[BRIEF]: The answer must be an exact copy of every record below.

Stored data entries

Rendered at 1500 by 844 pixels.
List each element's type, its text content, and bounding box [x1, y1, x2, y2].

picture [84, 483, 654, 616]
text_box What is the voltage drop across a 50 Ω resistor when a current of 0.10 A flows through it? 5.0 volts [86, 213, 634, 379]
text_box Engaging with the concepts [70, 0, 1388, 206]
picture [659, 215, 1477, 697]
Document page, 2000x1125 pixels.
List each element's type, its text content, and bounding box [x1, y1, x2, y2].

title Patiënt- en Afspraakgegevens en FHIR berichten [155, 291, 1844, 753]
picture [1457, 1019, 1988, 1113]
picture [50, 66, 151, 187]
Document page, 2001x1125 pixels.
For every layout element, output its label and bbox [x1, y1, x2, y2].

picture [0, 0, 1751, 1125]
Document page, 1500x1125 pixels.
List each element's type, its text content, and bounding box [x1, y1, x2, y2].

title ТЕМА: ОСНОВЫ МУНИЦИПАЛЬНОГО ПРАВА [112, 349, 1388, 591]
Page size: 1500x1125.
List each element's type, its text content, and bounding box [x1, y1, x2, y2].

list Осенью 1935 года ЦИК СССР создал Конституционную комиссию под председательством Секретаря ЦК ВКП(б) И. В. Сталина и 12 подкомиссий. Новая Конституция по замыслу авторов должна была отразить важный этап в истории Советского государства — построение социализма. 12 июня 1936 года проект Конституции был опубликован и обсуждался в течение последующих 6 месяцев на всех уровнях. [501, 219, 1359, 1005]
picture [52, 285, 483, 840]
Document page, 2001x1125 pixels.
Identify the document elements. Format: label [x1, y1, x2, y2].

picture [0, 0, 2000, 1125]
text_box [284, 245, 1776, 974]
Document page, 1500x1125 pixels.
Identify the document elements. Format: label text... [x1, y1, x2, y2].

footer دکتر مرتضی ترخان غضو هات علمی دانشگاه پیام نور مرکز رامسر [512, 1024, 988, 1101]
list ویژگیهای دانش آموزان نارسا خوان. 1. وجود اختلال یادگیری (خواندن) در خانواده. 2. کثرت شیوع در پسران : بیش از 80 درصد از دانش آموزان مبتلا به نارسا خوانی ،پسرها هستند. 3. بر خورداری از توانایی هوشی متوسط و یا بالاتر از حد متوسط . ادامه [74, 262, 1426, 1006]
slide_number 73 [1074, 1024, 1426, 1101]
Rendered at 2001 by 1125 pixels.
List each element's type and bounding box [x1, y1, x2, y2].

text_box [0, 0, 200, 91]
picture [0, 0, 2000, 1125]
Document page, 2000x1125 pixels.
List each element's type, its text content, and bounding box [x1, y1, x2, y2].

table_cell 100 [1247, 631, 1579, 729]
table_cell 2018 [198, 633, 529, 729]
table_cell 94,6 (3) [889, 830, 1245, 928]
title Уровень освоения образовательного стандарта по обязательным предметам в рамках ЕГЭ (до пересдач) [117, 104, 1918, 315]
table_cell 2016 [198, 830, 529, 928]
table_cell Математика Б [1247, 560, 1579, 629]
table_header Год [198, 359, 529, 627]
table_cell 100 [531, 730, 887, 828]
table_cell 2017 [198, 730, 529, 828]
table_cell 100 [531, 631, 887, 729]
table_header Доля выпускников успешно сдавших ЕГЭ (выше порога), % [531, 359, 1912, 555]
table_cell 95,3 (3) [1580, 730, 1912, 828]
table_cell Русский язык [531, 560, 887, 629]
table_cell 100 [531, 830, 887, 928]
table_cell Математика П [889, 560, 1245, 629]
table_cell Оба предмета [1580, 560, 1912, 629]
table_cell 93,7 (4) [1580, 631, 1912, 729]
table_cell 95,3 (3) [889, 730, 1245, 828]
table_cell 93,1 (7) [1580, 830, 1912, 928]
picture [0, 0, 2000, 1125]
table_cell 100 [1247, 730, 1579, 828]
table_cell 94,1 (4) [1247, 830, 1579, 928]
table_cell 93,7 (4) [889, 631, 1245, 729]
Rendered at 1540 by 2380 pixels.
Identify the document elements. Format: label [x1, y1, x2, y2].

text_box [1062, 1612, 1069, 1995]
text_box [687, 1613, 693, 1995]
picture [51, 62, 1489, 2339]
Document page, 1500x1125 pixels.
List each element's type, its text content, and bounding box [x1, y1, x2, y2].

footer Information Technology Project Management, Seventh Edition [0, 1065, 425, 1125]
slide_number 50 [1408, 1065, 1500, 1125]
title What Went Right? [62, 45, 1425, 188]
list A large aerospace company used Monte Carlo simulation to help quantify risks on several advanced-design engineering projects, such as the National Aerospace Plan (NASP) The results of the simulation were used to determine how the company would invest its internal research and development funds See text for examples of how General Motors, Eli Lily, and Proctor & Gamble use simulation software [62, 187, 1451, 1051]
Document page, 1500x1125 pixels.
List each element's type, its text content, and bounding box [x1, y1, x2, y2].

[FINISHED EXERCISE]:
Rendered at 1500 by 844 pixels.
List each element's type, its text content, and bounding box [x1, y1, x2, y2].

picture [84, 483, 654, 616]
text_box What is the voltage drop across a 50 Ω resistor when a current of 0.10 A flows through it? 5.0 volts [86, 213, 634, 379]
text_box Engaging with the concepts [70, 0, 1388, 206]
picture [659, 215, 1477, 697]
Document page, 2000x1125 pixels.
List each element's type, its text content, and bounding box [x1, y1, x2, y2].

title Patiënt- en Afspraakgegevens en FHIR berichten [155, 291, 1844, 753]
picture [1457, 1019, 1988, 1113]
picture [50, 66, 151, 187]
Document page, 2001x1125 pixels.
For every layout element, output its label and bbox [x1, y1, x2, y2].

picture [0, 0, 1751, 1125]
Document page, 1500x1125 pixels.
List each element's type, its text content, and bounding box [x1, y1, x2, y2].

title ТЕМА: ОСНОВЫ МУНИЦИПАЛЬНОГО ПРАВА [112, 349, 1388, 591]
Page size: 1500x1125.
List each element's type, its text content, and bounding box [x1, y1, x2, y2].

list Осенью 1935 года ЦИК СССР создал Конституционную комиссию под председательством Секретаря ЦК ВКП(б) И. В. Сталина и 12 подкомиссий. Новая Конституция по замыслу авторов должна была отразить важный этап в истории Советского государства — построение социализма. 12 июня 1936 года проект Конституции был опубликован и обсуждался в течение последующих 6 месяцев на всех уровнях. [501, 219, 1359, 1005]
picture [52, 285, 483, 840]
Document page, 2001x1125 pixels.
Identify the document elements. Format: label [x1, y1, x2, y2].

picture [0, 0, 2000, 1125]
text_box [284, 245, 1776, 974]
Document page, 1500x1125 pixels.
Identify the document elements. Format: label text... [x1, y1, x2, y2].

footer دکتر مرتضی ترخان غضو هات علمی دانشگاه پیام نور مرکز رامسر [512, 1024, 988, 1101]
list ویژگیهای دانش آموزان نارسا خوان. 1. وجود اختلال یادگیری (خواندن) در خانواده. 2. کثرت شیوع در پسران : بیش از 80 درصد از دانش آموزان مبتلا به نارسا خوانی ،پسرها هستند. 3. بر خورداری از توانایی هوشی متوسط و یا بالاتر از حد متوسط . ادامه [74, 262, 1426, 1006]
slide_number 73 [1074, 1024, 1426, 1101]
Rendered at 2001 by 1125 pixels.
List each element's type and bounding box [x1, y1, x2, y2].

text_box [0, 0, 200, 91]
picture [0, 0, 2000, 1125]
Document page, 2000x1125 pixels.
List each element's type, its text content, and bounding box [x1, y1, x2, y2].

table_cell 100 [1247, 631, 1579, 729]
table_cell 2018 [198, 633, 529, 729]
table_cell 94,6 (3) [889, 830, 1245, 928]
title Уровень освоения образовательного стандарта по обязательным предметам в рамках ЕГЭ (до пересдач) [117, 104, 1918, 315]
table_cell 2016 [198, 830, 529, 928]
table_cell Математика Б [1247, 560, 1579, 629]
table_header Год [198, 359, 529, 627]
table_cell 100 [531, 730, 887, 828]
table_cell 2017 [198, 730, 529, 828]
table_cell 100 [531, 631, 887, 729]
table_header Доля выпускников успешно сдавших ЕГЭ (выше порога), % [531, 359, 1912, 555]
table_cell 95,3 (3) [1580, 730, 1912, 828]
table_cell Русский язык [531, 560, 887, 629]
table_cell 100 [531, 830, 887, 928]
table_cell Математика П [889, 560, 1245, 629]
table_cell Оба предмета [1580, 560, 1912, 629]
table_cell 93,7 (4) [1580, 631, 1912, 729]
table_cell 95,3 (3) [889, 730, 1245, 828]
table_cell 93,1 (7) [1580, 830, 1912, 928]
picture [0, 0, 2000, 1125]
table_cell 100 [1247, 730, 1579, 828]
table_cell 94,1 (4) [1247, 830, 1579, 928]
table_cell 93,7 (4) [889, 631, 1245, 729]
Rendered at 1540 by 2380 pixels.
Identify the document elements. Format: label [x1, y1, x2, y2].

text_box [1062, 1612, 1069, 1995]
text_box [687, 1613, 693, 1995]
picture [51, 62, 1489, 2339]
Document page, 1500x1125 pixels.
List each element's type, its text content, and bounding box [x1, y1, x2, y2].

footer Information Technology Project Management, Seventh Edition [0, 1065, 425, 1125]
slide_number 50 [1408, 1065, 1500, 1125]
title What Went Right? [62, 45, 1425, 188]
list A large aerospace company used Monte Carlo simulation to help quantify risks on several advanced-design engineering projects, such as the National Aerospace Plan (NASP) The results of the simulation were used to determine how the company would invest its internal research and development funds See text for examples of how General Motors, Eli Lily, and Proctor & Gamble use simulation software [62, 187, 1451, 1051]
Document page, 1500x1125 pixels.
List each element's type, its text content, and bounding box [x1, y1, x2, y2].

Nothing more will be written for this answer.